("Virtually solvable" means there's a solvable subgroup of finite index.)
I know this statement holds if "virtually solvable" is replaced by "solvable", but I want to knock it down to the finite-index subgroup case. I'm pretty sure this is a true statement, although you might have to add a "sub-exponential growth" hypothesis. Probably not though.
My line of attack is the same as in the proof of "$N$, $G/N$ solvable $\implies$ $G$ solvable". First, since $G/N$ is solvable, it has a subgroup $H/N$ of finite index and $H/N$ is solvable. Apply the correspondence theorem: $[G : H] = [G/N : H/N] < \infty$, and a solvable series for $H/N$ corresponds to a chain of subgroups
$ H = H_0 \geq H_1 \geq \cdots \geq H_{m-1} \geq H_m = N $
where $H_k/H_{k+1}$ is abelian.
Next, $N$ has a subgroup $N_0$ with $[N : N_0] < \infty$ and $N_0$ is solvable. Then
$[G:N_0] = [G : H][H:N][N:N_0]$
and since $[G:H], [N:N_0] < \infty$ it suffices to show that $[H:N]<\infty$.

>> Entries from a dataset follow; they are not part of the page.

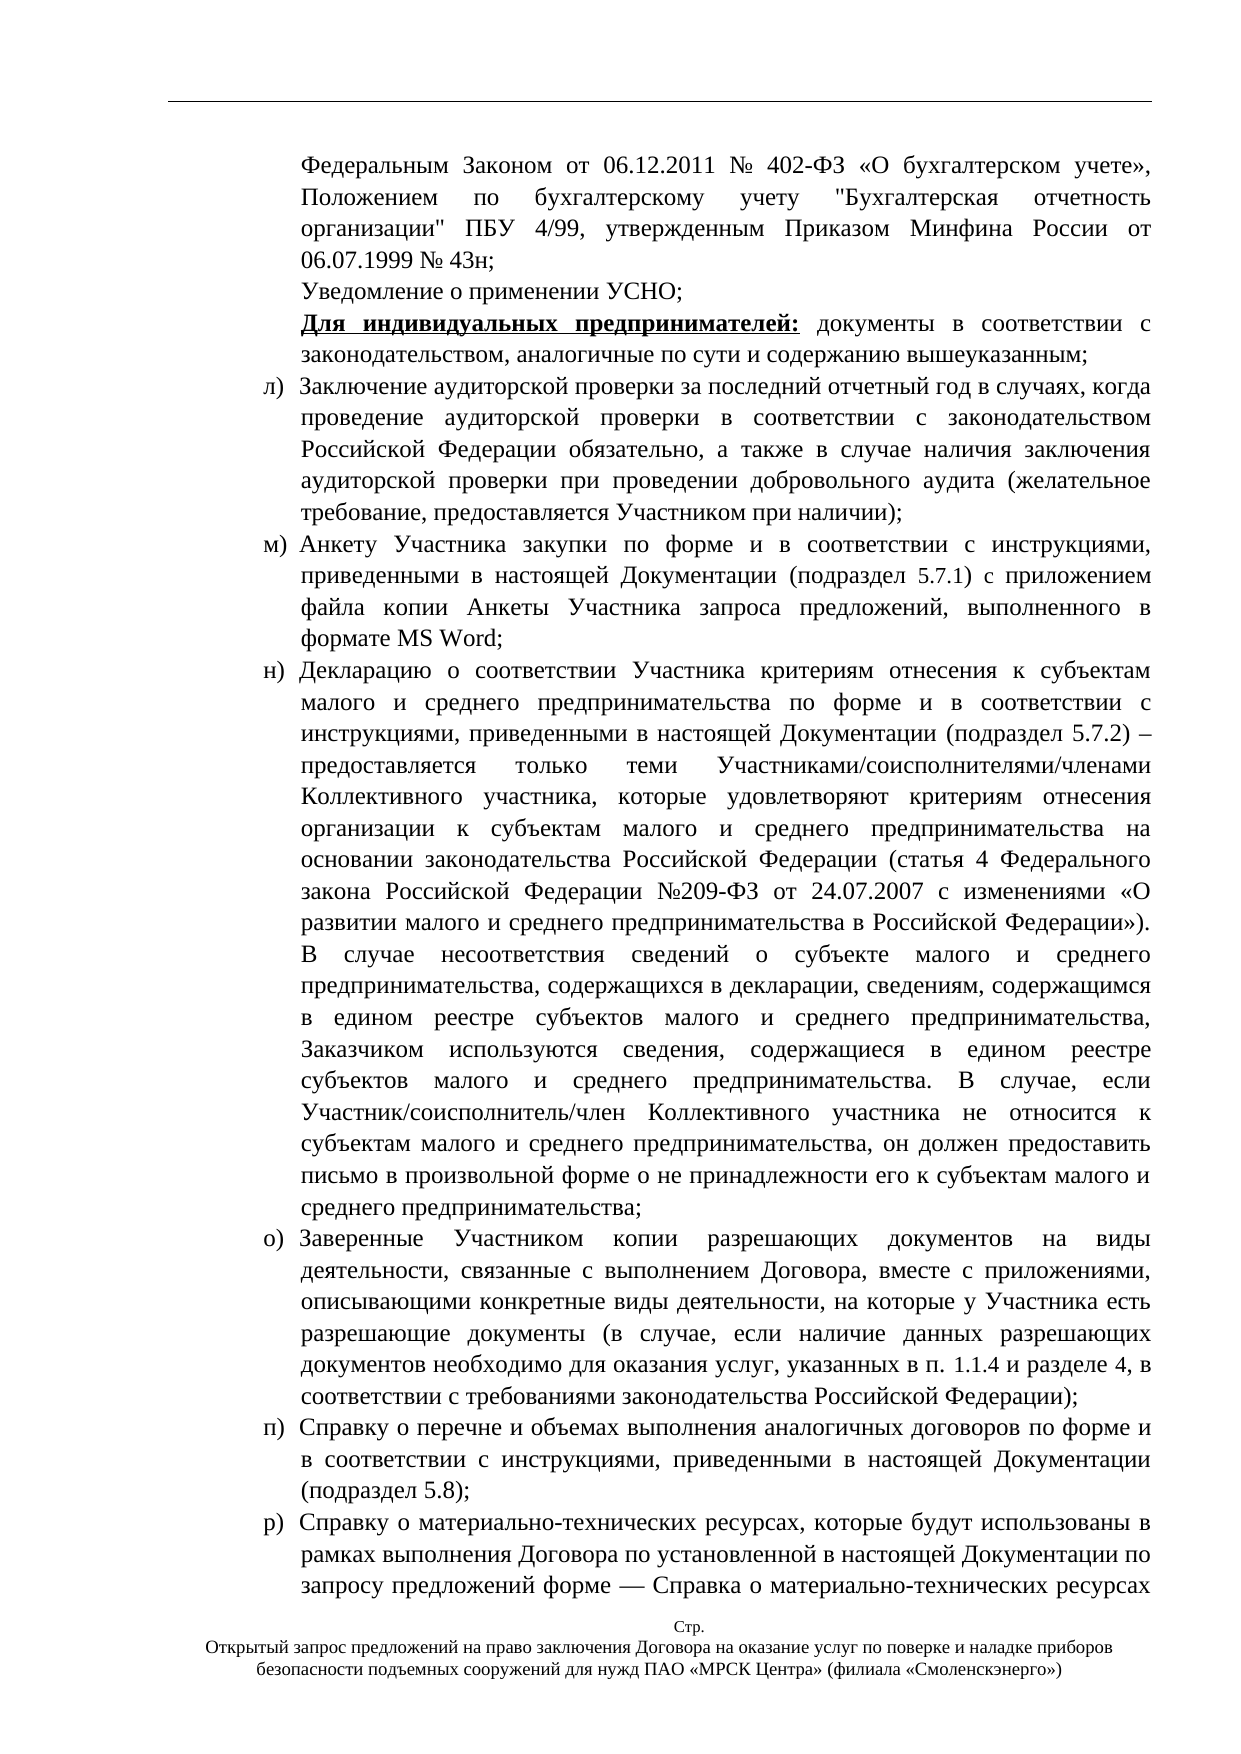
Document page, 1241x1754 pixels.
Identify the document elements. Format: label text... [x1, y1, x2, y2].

list Заверенные Участником копии разрешающих документов на виды деятельности, связанные с выполнением Договора, вместе с приложениями, описывающими конкретные виды деятельности, на которые у Участника есть разрешающие документы (в случае, если наличие данных разрешающих документов необходимо для оказания услуг, указанных в п. 1.1.4 и разделе 4, в соответствии с требованиями законодательства Российской Федерации); [263, 1223, 1152, 1410]
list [263, 1507, 1152, 1599]
list Анкету Участника закупки по форме и в соответствии с инструкциями, приведенными в настоящей Документации (подраздел 5.7.1) с приложением файла копии Анкеты Участника запроса предложений, выполненного в формате MS Word; [263, 529, 1152, 652]
list Заключение аудиторской проверки за последний отчетный год в случаях, когда проведение аудиторской проверки в соответствии с законодательством Российской Федерации обязательно, а также в случае наличия заключения аудиторской проверки при проведении добровольного аудита (желательное требование, предоставляется Участником при наличии); [263, 371, 1152, 526]
list Справку о перечне и объемах выполнения аналогичных договоров по форме и в соответствии с инструкциями, приведенными в настоящей Документации (подраздел 5.8); [263, 1412, 1152, 1504]
text Уведомление о применении УСНО; [301, 276, 1152, 305]
text Для индивидуальных предпринимателей: документы в соответствии с законодательством, аналогичные по сути и содержанию вышеуказанным; [301, 308, 1152, 368]
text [301, 150, 1152, 273]
list Декларацию о соответствии Участника критериям отнесения к субъектам малого и среднего предпринимательства по форме и в соответствии с инструкциями, приведенными в настоящей Документации (подраздел 5.7.2) – предоставляется только теми Участниками/соисполнителями/членами Коллективного участника, которые удовлетворяют критериям отнесения организации к субъектам малого и среднего предпринимательства на основании законодательства Российской Федерации (статья 4 Федерального закона Российской Федерации №209-ФЗ от 24.07.2007 с изменениями «О развитии малого и среднего предпринимательства в Российской Федерации»). В случае несоответствия сведений о субъекте малого и среднего предпринимательства, содержащихся в декларации, сведениям, содержащимся в едином реестре субъектов малого и среднего предпринимательства, Заказчиком используются сведения, содержащиеся в едином реестре субъектов малого и среднего предпринимательства. В случае, если Участник/соисполнитель/член Коллективного участника не относится к субъектам малого и среднего предпринимательства, он должен предоставить письмо в произвольной форме о не принадлежности его к субъектам малого и среднего предпринимательства; [263, 655, 1152, 1220]
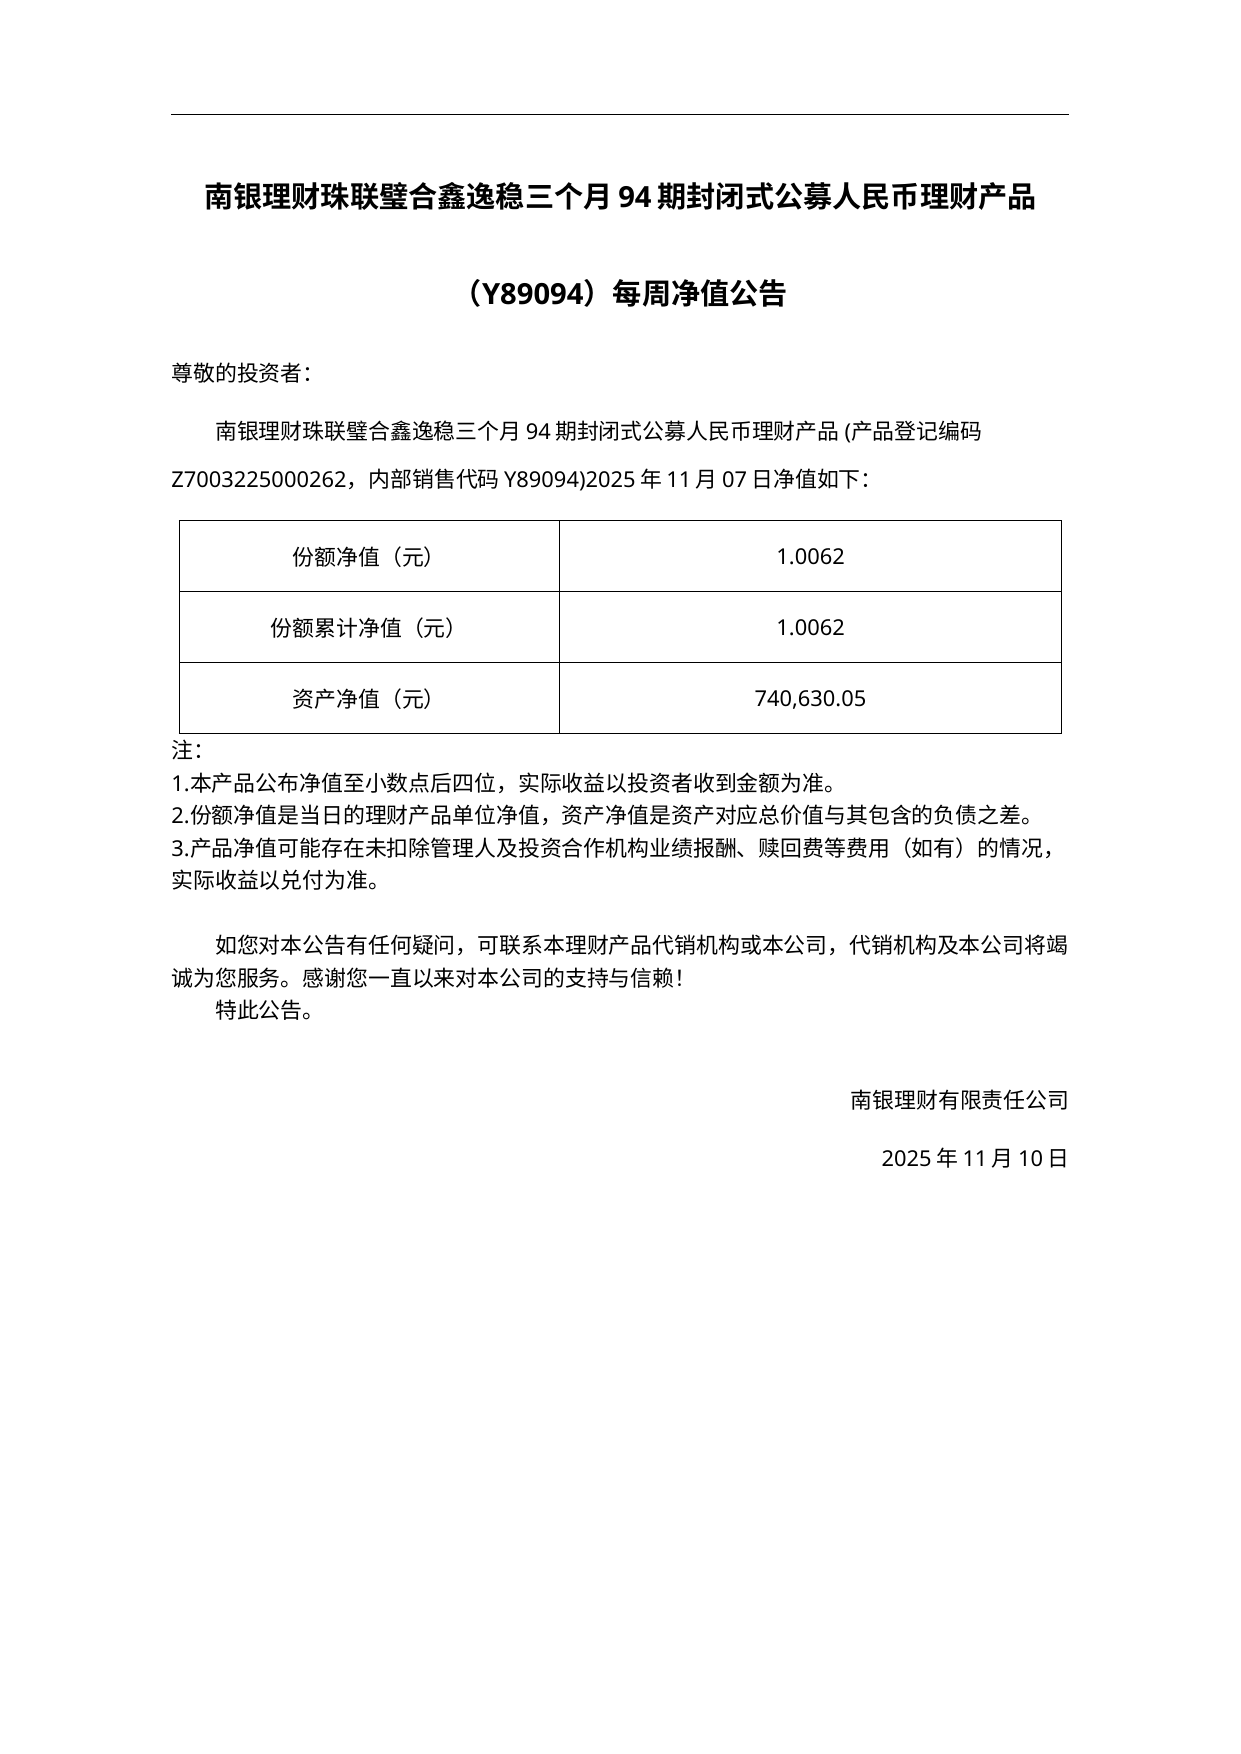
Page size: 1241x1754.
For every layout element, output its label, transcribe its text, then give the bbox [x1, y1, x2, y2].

table_cell 资产净值（元） [180, 663, 559, 733]
text 2025年11月10日 [171, 1140, 1069, 1173]
text 如您对本公告有任何疑问，可联系本理财产品代销机构或本公司，代销机构及本公司将竭诚为您服务。感谢您一直以来对本公司的支持与信赖！ [171, 928, 1069, 993]
table_cell 740,630.05 [560, 663, 1061, 733]
text 南银理财有限责任公司 [171, 1082, 1069, 1115]
text 尊敬的投资者： [171, 355, 1069, 388]
table_header 份额净值（元） [180, 521, 559, 591]
text 特此公告。 [171, 993, 1069, 1025]
table_cell 份额累计净值（元） [180, 592, 559, 662]
text 南银理财珠联璧合鑫逸稳三个月94期封闭式公募人民币理财产品（Y89094）每周净值公告 [171, 162, 1069, 324]
text 南银理财珠联璧合鑫逸稳三个月94期封闭式公募人民币理财产品 (产品登记编码Z7003225000262，内部销售代码Y89094)2025年11月07日净值如下： [171, 413, 1069, 494]
text 注： [171, 733, 1069, 765]
text 3.产品净值可能存在未扣除管理人及投资合作机构业绩报酬、赎回费等费用（如有）的情况，实际收益以兑付为准。 [171, 830, 1069, 895]
table_header 1.0062 [560, 521, 1061, 591]
text 2.份额净值是当日的理财产品单位净值，资产净值是资产对应总价值与其包含的负债之差。 [171, 798, 1069, 830]
text 1.本产品公布净值至小数点后四位，实际收益以投资者收到金额为准。 [171, 765, 1069, 798]
table_cell 1.0062 [560, 592, 1061, 662]
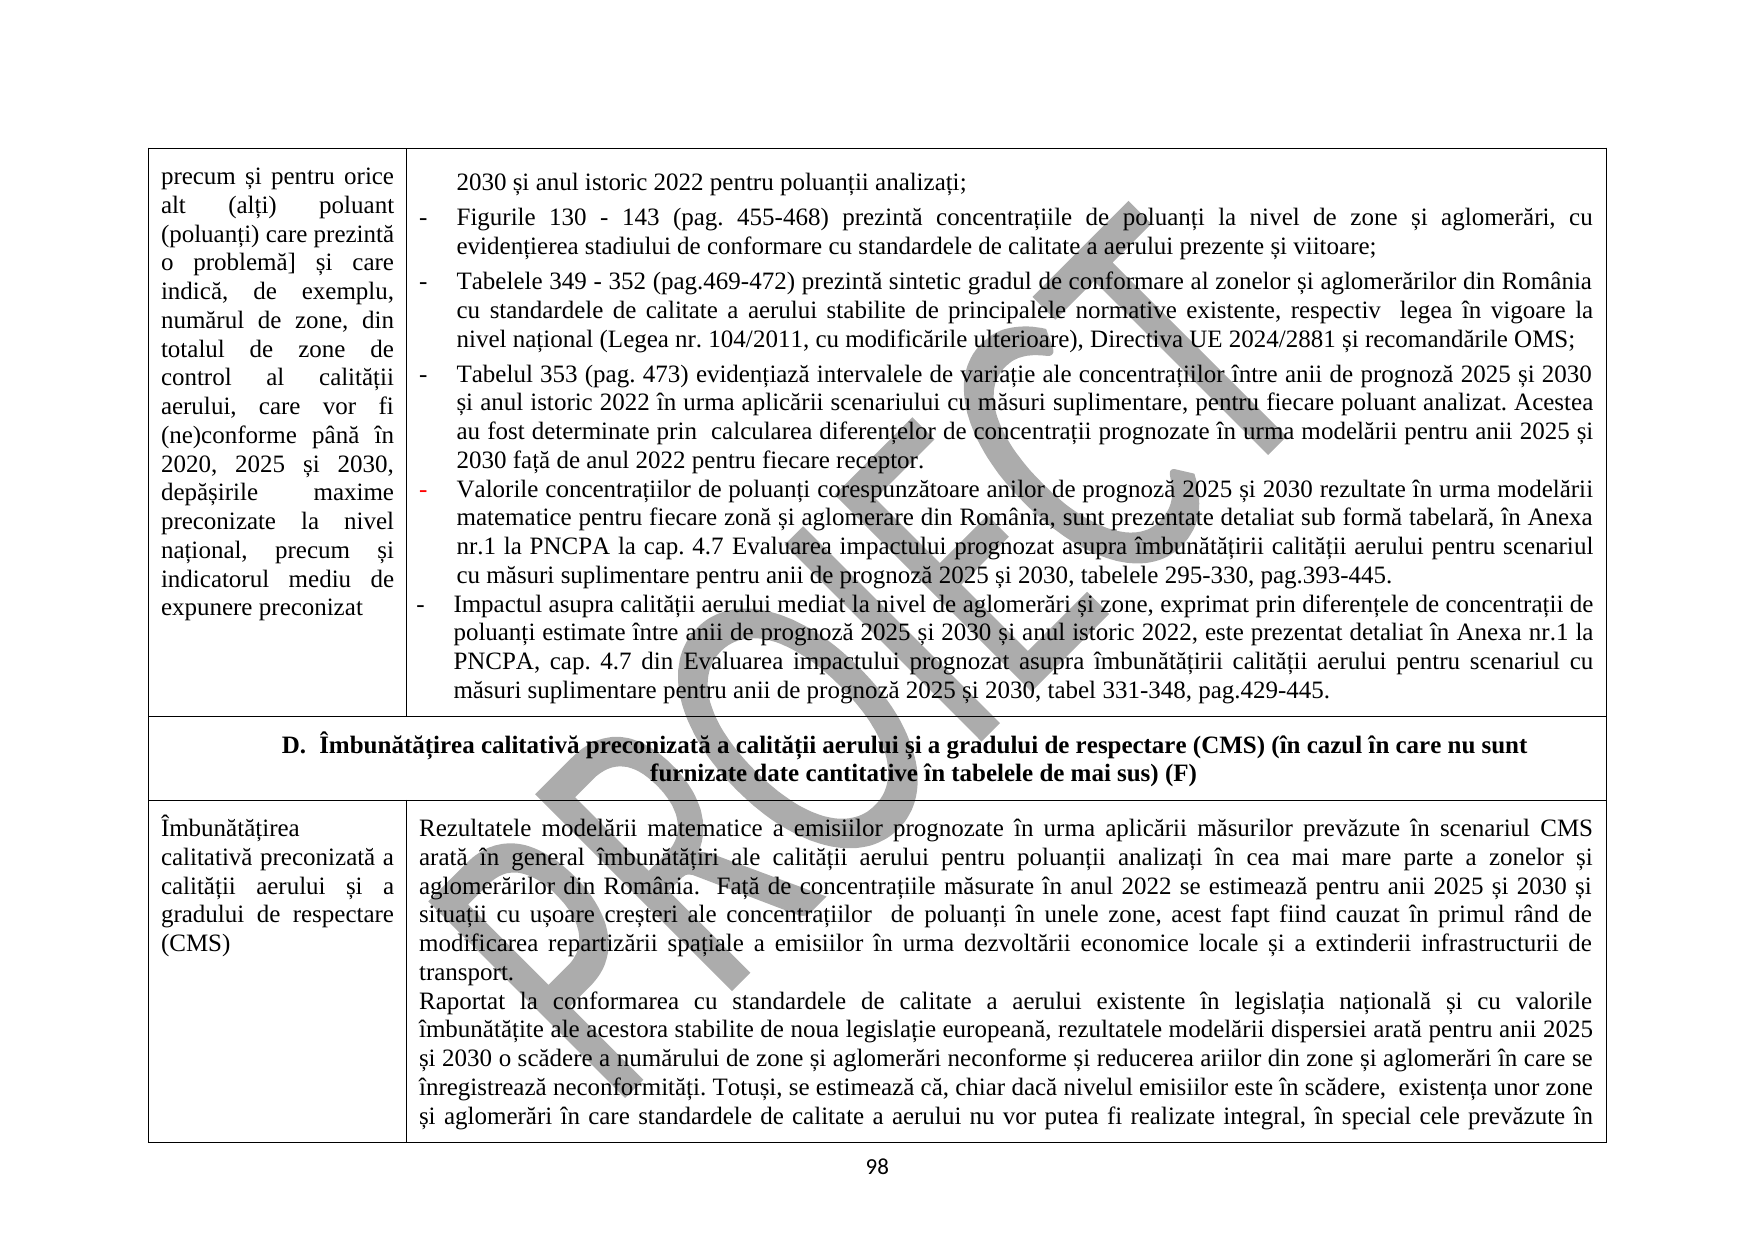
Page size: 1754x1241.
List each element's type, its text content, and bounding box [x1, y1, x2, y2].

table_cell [407, 801, 1606, 1142]
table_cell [407, 149, 1606, 716]
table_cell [149, 149, 406, 716]
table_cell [149, 801, 406, 1142]
table_cell Îmbunătățirea calitativă preconizată a calității aerului și a gradului de respectare (CMS) (în cazul în care nu sunt furnizate date cantitative în tabelele de mai sus) (F) [149, 717, 1606, 800]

I'm stuck here. Is this the right direction to go with this? It doesn't seem like the above chain of subgroups $H_0,\ldots,H_m$ helps at all.
Yes.
1/ Subcase: $N$ finite, $G/N$ solvable. Then the centralizer $C$ of $N$ has finite index (just because $N$ is finite). Since $C\cap N$ is abelian and the projection of $C$ in $G/N$ is solvable, it follows that $C$ is solvable, hence $G$ is virtually solvable.
2/ Subcase: $N$ virtually solvable, $G/N$ solvable. Let $M$ be a finite index subgroup of $N$ if minimal index. Then $M$ is normal in $G$ (otherwise, if $M'$ is another conjugate of $M$, $MM'$ is solvable and of smaller index, as pointed out by D. Holt). By subcase 1, $G/M$ is solvable; since $M$ is solvable it follows that $G$ is solvable.
3/ General case: immediately reduces to the previous one.